Implement ReplaceMulTensorWithMulAndFullOpsPass. (#11577)

eigen-k · facebook-github-bot · commit a6aceeae5d1c · 2025-06-12T16:33:55.000-07:00
Summary: Pull Request resolved: #11577 Implement pass which searches for the mul.Tensor op and extracts the argument to a standalone full op.

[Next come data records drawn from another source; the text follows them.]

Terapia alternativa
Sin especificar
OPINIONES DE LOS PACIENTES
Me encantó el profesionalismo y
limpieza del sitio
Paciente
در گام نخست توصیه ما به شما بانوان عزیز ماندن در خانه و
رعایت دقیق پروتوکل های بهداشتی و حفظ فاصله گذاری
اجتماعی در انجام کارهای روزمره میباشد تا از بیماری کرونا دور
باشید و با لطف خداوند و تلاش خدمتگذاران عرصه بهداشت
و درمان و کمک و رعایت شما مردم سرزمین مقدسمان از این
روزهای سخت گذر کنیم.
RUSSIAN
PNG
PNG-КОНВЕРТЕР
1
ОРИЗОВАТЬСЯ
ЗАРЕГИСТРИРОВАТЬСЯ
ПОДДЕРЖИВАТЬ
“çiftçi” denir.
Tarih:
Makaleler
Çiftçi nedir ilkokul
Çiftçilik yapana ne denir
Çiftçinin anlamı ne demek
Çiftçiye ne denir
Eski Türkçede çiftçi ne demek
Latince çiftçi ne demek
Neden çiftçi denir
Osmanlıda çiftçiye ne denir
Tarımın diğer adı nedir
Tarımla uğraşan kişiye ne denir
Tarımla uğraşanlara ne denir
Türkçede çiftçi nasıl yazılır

Reviewed By: zonglinpeng, hsharma35 Differential Revision: D76469624
diff --git a/backends/cadence/aot/replace_ops.py b/backends/cadence/aot/replace_ops.py
@@ -2300,6 +2300,52 @@ def call(self, graph_module: torch.fx.GraphModule) -> PassResult:
         return result
 
 
+@register_cadence_pass(CadencePassAttribute(opt_level=1))

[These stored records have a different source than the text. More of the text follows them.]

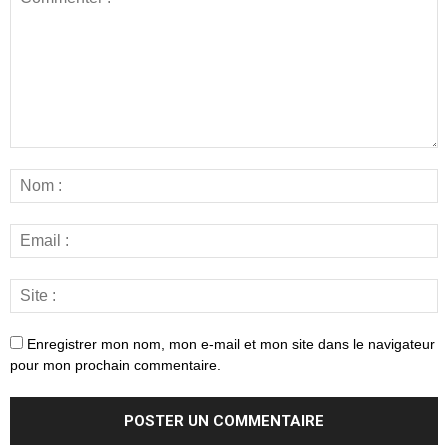
Enregistrer mon nom, mon e-mail et mon site dans le navigateur
pour mon prochain commentaire.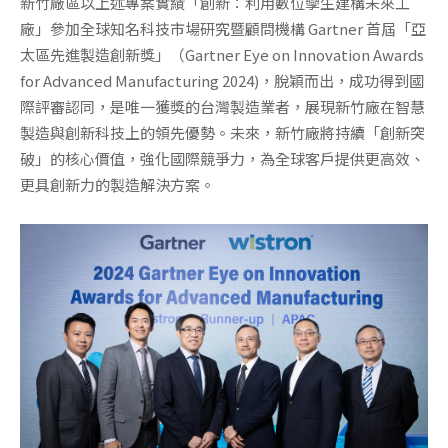
新竹廠區以上述專案實績「創新：利用數位孿生建構未來工
廠」參加全球知名科技市場研究暨顧問機構 Gartner 首屆「亞
太區先進製造創新獎」（Gartner Eye on Innovation Awards
for Advanced Manufacturing 2024)，脫穎而出，成功得到國
際評審認同，是唯一獲獎的台灣製造業者，展現新竹廠在智慧
製造與創新科技上的領先優勢。未來，新竹廠將持續「創新突
破」的核心價值，強化國際競爭力，為全球客戶提供更高效、
更具創新力的製造解決方案。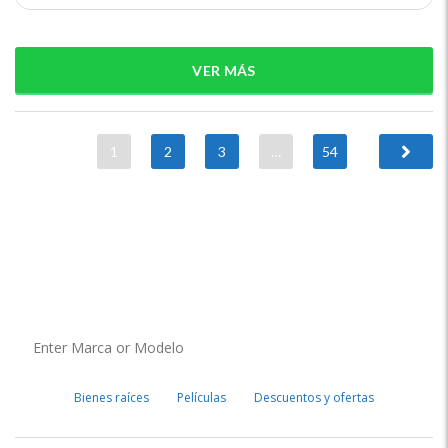
VER MÁS
1
2
3
…
54
Bienes raíces
Películas
Descuentos y ofertas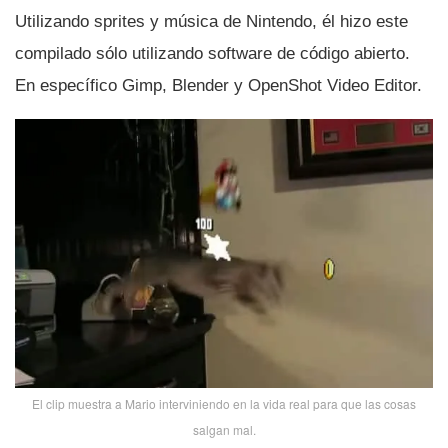
Utilizando sprites y música de Nintendo, él hizo este
compilado sólo utilizando software de código abierto.
En especí­fico Gimp, Blender y OpenShot Video Editor.
El clip muestra a Mario interviniendo en la vida real para que las cosas
salgan mal.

+class ReplaceMulTensorWithMulAndFullOpsPass(ExportPass):
+    """
+    Extracts a single value argument of mul op to a separate full op.
+    """
+
+    def call(self, graph_module: torch.fx.GraphModule) -> PassResult:
+        for mul_node in graph_module.graph.find_nodes(
+            op="call_function", target=torch.ops.aten.mul.Tensor
+        ):
+            x_arg, const_arg = mul_node.args
+
+            # Swap arguments if the order is wrong
+            if isinstance(const_arg, torch.fx.Node):
+                x_arg, const_arg = const_arg, x_arg
+
+            # Skip if the const_arg is not a scalar
+            if not isinstance(const_arg, (float, int)) or not isinstance(
+                x_arg, torch.fx.Node
+            ):
+                continue
+
+            # Cast the const_arg to the dtype of the x_arg
+            full_arg = self.resolve_full_arg(x_arg, const_arg)
+
+            # Extract an argument to a separate full op.

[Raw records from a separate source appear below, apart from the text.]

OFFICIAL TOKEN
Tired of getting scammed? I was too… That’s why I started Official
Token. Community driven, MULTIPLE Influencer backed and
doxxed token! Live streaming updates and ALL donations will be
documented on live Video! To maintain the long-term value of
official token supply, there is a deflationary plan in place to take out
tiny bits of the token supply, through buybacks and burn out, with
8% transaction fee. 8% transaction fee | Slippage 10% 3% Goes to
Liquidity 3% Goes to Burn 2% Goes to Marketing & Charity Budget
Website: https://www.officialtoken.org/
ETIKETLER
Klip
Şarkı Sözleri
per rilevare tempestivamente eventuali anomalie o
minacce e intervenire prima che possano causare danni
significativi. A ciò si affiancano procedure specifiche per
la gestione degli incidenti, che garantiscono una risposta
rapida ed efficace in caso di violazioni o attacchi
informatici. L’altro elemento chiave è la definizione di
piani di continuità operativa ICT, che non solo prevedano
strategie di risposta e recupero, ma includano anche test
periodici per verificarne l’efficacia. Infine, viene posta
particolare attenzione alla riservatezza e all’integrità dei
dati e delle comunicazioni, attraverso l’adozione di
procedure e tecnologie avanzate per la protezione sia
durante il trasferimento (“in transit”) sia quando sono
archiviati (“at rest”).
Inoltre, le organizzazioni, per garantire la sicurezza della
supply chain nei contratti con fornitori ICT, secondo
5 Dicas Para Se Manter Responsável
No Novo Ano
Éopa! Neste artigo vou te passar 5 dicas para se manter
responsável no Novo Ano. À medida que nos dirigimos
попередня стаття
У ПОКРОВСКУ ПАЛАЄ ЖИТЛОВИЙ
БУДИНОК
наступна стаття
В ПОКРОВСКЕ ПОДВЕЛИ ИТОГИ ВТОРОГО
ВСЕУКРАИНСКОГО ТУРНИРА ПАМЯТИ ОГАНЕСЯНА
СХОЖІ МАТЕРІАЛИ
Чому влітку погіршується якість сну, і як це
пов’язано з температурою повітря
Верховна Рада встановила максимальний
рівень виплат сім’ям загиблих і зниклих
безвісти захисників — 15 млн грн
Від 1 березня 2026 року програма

+            with graph_module.graph.inserting_before(mul_node):
+                full_tensor = graph_module.graph.call_function(
+                    exir_ops.edge.aten.full.default, args=([1], full_arg)
+                )
+                new_mul_node = graph_module.graph.call_function(
+                    torch.ops.aten.mul.Tensor, args=(x_arg, full_tensor)
+                )
+            # Replace the old mul with a newly created mul.
+            mul_node.replace_all_uses_with(new_mul_node)
+            graph_module.graph.erase_node(mul_node)
+        return super().call(graph_module)
+
+    def resolve_full_arg(self, x_arg, const_arg):
+        if x_arg.meta["val"].dtype == torch.float32 and isinstance(const_arg, int):
+            const_arg = float(const_arg)
+        if x_arg.meta["val"].dtype == torch.int32 and isinstance(const_arg, float):
+            const_arg = int(const_arg)
+        return const_arg
+
+
 # This class encapsulates all the functions that replace/switch one op in the
 # graph with another.
 class CadenceReplaceOpsInGraph:
diff --git a/backends/cadence/aot/tests/test_replace_ops_passes.py b/backends/cadence/aot/tests/test_replace_ops_passes.py
@@ -20,7 +20,7 @@
     GraphBuilder,
     single_op_builder,
 )
-from executorch.backends.cadence.aot.pass_utils import count_node
+from executorch.backends.cadence.aot.pass_utils import count_node, op_counts_match
 from executorch.backends.cadence.aot.replace_ops import (
     ForceChannelLastForConvPass,
     MakeSliceAndCatDimOutermostPass,
@@ -36,6 +36,7 @@
     ReplaceLinearWithFullyConnectedOpPass,
     ReplaceMatmulWithTransposedMatmulPass,
     ReplaceMMWithAddMMPass,
+    ReplaceMulTensorWithMulAndFullOpsPass,
     ReplaceNopTransposeOrPermuteWithViewPass,
     ReplacePadWithCatPass,
     ReplacePermuteWithTransposePass,
@@ -1870,3 +1871,30 @@ def test_empty_slice(self):
             ),
             1,
         )
+
+    @parameterized.expand(
+        [
+            ("int", int(123)),
+            ("float", float(456.0)),
+        ],
+    )
+    @torch.no_grad()
+    def test_extract_mul_argument_to_full(self, _, value) -> None:
+        x = torch.randn(2, 1, 64)
+        gm = single_op_builder(
+            placeholders=(x,),
+            op=torch.ops.aten.mul.Tensor,
+            args=(x, value),
+            kwargs={},
+        )
+        p = ReplaceMulTensorWithMulAndFullOpsPass()
+        graph_after_passes = p.call(gm).graph_module
+        self.assertTrue(
+            op_counts_match(
+                graph_after_passes,
+                expected_op_counts={
+                    torch.ops.aten.mul.Tensor: 1,
+                    exir_ops.edge.aten.full.default: 1,
+                },
+            )
+        )